The side lights dim in the auditorium and the speaker walks on stage. As they are introduced you notice something different about them. The way they are dressed commands your attention. They start to speak and you are quickly drawn into a powerful story. There is drama, tension, and intrigue.
Soon you are tracking with them. You can relate to their struggles and you marvel at their tenacity. Soon they share how they overcame obstacles and found a way to prosper. And then they do something amazing. They offer to share their secret with you.
You want to know more. You’ve been where they are, you’ve fought the battle, but you haven’t found a solution. As the speaker goes on, they mention they have a book and a step by step course of action you can take to change your own life.
In your mind, you know one thing. You’re not leaving until you have the answer. You pick up the book, follow the instructions, and your life changes.
Have you been there? Have you heard that presentation? Has your life changed?
My name is John Richardson and I’ve been part of a public speaking organization called Toastmasters International for over fifteen years. In that time I’ve heard hundreds of speeches and presentations, from short five-minute monologues to ninety minute keynotes. Yet in that time I’ve only heard about a dozen, truly motivational presentations. Ones that change your life.

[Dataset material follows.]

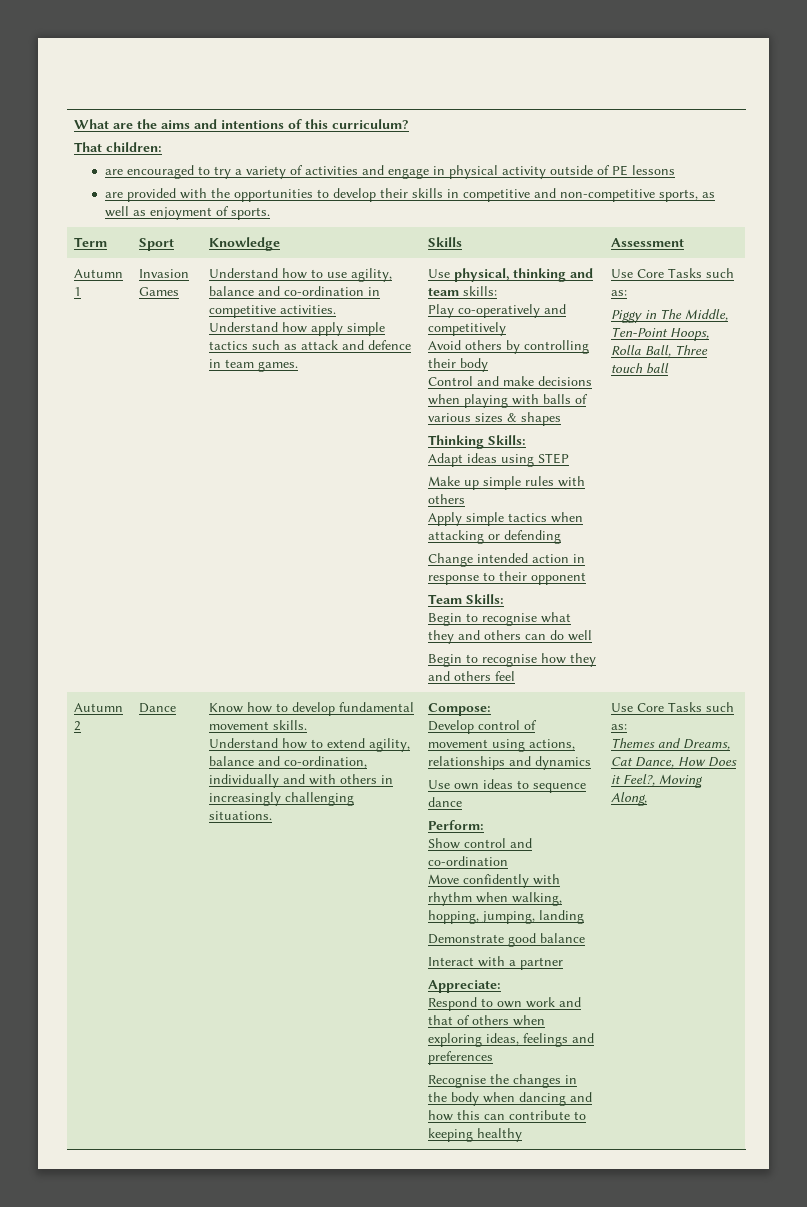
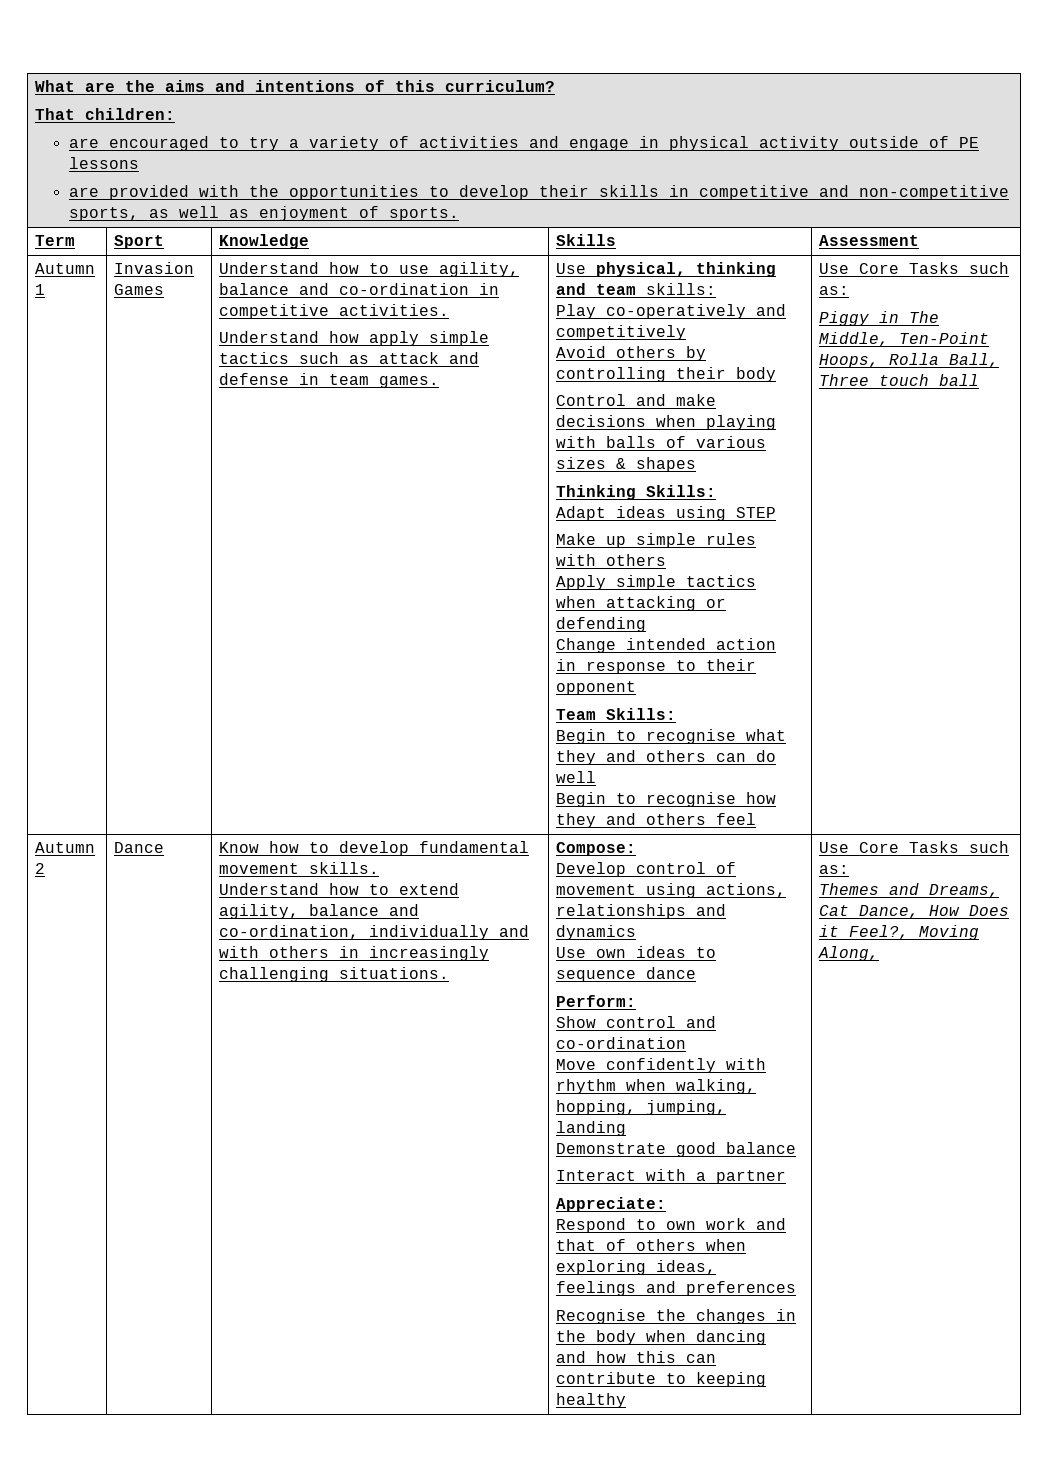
[367,340,411,350] defence -> [219,373,290,385] defense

As a speaker, I’ve always wanted to be able to give that kind of presentation. To reach deep down inside and share from the heart. To actually be able to motivate people to change their lives for the better. In my journey, I’ve become a student of speaking and motivational styles. I’ve tried many different things and failed many times, yet a few things emerged that I would like to share with you today. If you are a speaker and want to change the world, you’ll definitely need SPARK.
- Senses: To build rapport with your audience you’ll need to activate their senses. My speaking friend, Sheryl Roush is a master at this. She starts way before the presentation begins. She knows that her audience will have three major learning styles. There are…
- Visual learners. They intake information by what they see;
- Audio learners. They intake information by what they hear; and
- Kinesthetic learners. They intake information by what they feel.
Sheryl always arrives at least an hour early. She has bright colored visuals in the form of PowerPoint slides or flip charts. She puts on background music for the audio people as they arrive. She has handouts ready for her kinesthetic guests. But Sheryl goes even further by heating up Chocolate Chip cookies and walking them through the room to add a pleasant aroma. She even adds powerful words and numbers to her slides for the analytics.
Sheryl’s presentations are a sensory joy. She always dresses in bright colors and has a very professional and commanding presence. You know right away who the speaker is. No matter what your learning style is, you’ll come away impressed by her speech.
- Purpose: People need to know why you are speaking to them. They need to know your purpose. Simon Sinek in his masterful TED speech suggests that we Start with Why. Most speakers start with what or how, but if you can get to the core, and share your why, you’ll have a chance to really impact your audience.
When you share your why, it affects the part of the brain that deals with emotion. This is a deep set part of the brain can really motivate your audience, yet that part of the brain doesn’t work with words. Your audience may be motivated to action but may not be able to formulate words to describe it.
- Act it out with stories: The best speakers I know are really actors in disguise. Their presentations are almost like going to a play. They come out from behind a podium and share powerful stories with emotion and action. There is drama and intrigue as they share powerful action words with passion. Their vocal variety is enormous.
Stories like this are what will truly bring your audience in. They need to include all the senses. Your audience needs to see, hear and feel what is going on.
- Relate: Stories should relate to your particular audience. Make them conversational and personal. Show us the dark days. Show us your failures. Be real. Almost all of the truly motivational speeches take us into the pain and agony of a situation and contrast it with a solution or new reality. The greater the contrast, the greater the audience impact.
Nancy Duarte illustrates this concept powerfully in her video post on Presentation Contrast. Contrast is like a sine wave, alternating between what is and what can be. As Nancy shares, if you truly want to change the world, take an idea, add contrast, and share it with others.
- Knowledge: The best presentations offer something new and unique. There is nothing cliché about them. They offer a take-away, whether that is a handout, book, or video. The audience member has a chance to gain further knowledge. Authors have a definite advantage here. Having a book to sell or a seminar to attend, is a great way to effect change.
Creating a powerful and motivating presentation takes a lot of time, effort, and practice. A great place to start is a local Toastmasters club where you can learn speaking and leadership skills and be able to practice and refine your speech. If you truly want to get up to speed quickly, Ken Davis and Michael Hyatt’s SCORRE conference can teach you powerful presentation skills in just a few days. You’ll be ready for the platform in no time.